◆ EXERCISE GOAL
From the entries that follow, report every line in which "канале" occurs.

=== THE INPUT ===

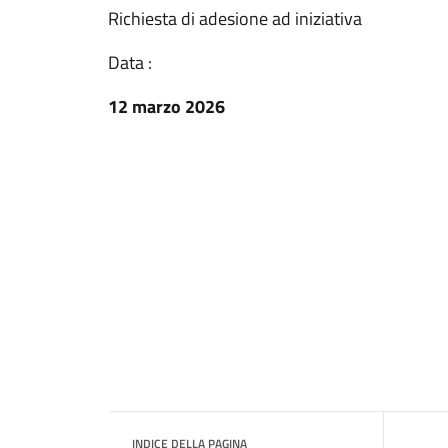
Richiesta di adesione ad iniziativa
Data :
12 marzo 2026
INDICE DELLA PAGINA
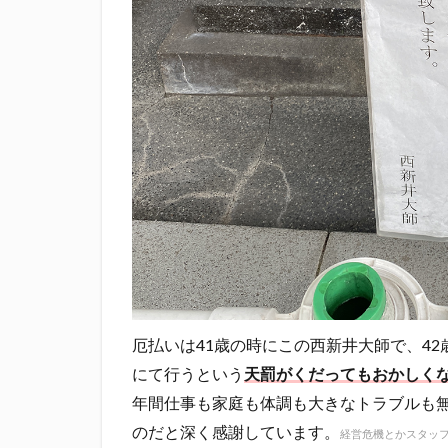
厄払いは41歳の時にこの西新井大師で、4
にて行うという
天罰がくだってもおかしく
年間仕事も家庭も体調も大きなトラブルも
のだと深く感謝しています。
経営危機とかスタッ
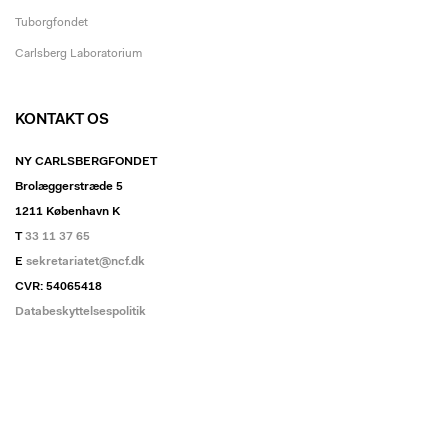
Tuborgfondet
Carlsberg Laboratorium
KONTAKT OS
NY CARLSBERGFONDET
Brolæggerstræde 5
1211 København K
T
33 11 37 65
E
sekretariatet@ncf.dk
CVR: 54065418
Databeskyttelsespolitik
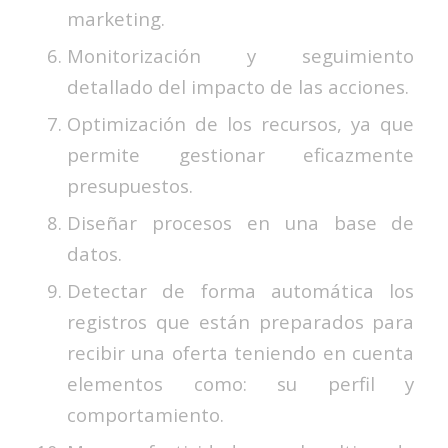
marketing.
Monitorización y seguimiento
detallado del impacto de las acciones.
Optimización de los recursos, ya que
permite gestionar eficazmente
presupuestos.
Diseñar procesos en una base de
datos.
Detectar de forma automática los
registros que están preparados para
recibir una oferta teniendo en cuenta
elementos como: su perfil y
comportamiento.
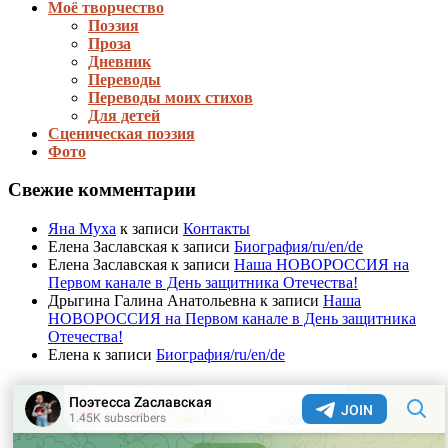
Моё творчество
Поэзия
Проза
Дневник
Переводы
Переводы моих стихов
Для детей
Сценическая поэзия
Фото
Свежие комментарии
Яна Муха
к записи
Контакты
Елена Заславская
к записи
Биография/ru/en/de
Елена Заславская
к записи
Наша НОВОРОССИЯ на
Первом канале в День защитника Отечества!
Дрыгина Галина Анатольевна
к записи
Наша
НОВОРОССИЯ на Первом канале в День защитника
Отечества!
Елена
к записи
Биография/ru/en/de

===

◆ RESULT FOR THIS TASK
Первом канале в День защитника Отечества!
НОВОРОССИЯ на Первом канале в День защитника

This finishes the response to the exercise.